What the task asks: Find and copy each line in the material below where the string "người" occurs.

Data under study:
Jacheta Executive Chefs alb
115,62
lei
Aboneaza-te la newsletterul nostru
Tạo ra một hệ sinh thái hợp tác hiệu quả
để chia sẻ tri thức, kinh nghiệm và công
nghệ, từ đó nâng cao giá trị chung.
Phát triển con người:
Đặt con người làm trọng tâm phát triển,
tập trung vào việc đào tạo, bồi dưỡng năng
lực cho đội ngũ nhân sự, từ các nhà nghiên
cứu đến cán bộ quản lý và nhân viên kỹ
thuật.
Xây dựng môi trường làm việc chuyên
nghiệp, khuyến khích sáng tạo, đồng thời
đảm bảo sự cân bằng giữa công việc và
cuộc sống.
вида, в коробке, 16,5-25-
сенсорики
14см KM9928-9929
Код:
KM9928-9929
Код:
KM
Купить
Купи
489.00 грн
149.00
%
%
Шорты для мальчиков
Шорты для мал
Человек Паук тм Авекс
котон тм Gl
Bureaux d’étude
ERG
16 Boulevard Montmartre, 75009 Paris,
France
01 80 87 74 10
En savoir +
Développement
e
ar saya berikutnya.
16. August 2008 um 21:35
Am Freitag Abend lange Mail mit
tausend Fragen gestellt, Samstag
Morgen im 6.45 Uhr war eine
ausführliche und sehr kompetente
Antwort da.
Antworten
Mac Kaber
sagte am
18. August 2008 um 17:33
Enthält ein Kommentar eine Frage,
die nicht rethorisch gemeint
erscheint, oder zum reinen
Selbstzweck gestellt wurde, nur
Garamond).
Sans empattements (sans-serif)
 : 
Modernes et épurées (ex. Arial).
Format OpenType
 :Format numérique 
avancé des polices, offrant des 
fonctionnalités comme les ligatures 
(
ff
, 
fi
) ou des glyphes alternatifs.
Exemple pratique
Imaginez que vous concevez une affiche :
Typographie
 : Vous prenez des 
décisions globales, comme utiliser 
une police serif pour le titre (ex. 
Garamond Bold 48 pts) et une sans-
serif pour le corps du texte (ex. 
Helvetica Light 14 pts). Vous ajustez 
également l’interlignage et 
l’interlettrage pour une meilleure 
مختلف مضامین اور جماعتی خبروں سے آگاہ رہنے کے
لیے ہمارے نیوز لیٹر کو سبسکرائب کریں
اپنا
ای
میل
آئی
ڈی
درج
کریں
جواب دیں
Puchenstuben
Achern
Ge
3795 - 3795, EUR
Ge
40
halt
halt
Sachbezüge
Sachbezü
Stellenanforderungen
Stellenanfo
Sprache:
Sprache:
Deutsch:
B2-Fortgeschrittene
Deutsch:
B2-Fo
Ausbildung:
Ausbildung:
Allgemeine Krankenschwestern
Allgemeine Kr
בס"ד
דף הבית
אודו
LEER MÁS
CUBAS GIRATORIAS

Answer to this exercise:
Phát triển con người:
Đặt con người làm trọng tâm phát triển,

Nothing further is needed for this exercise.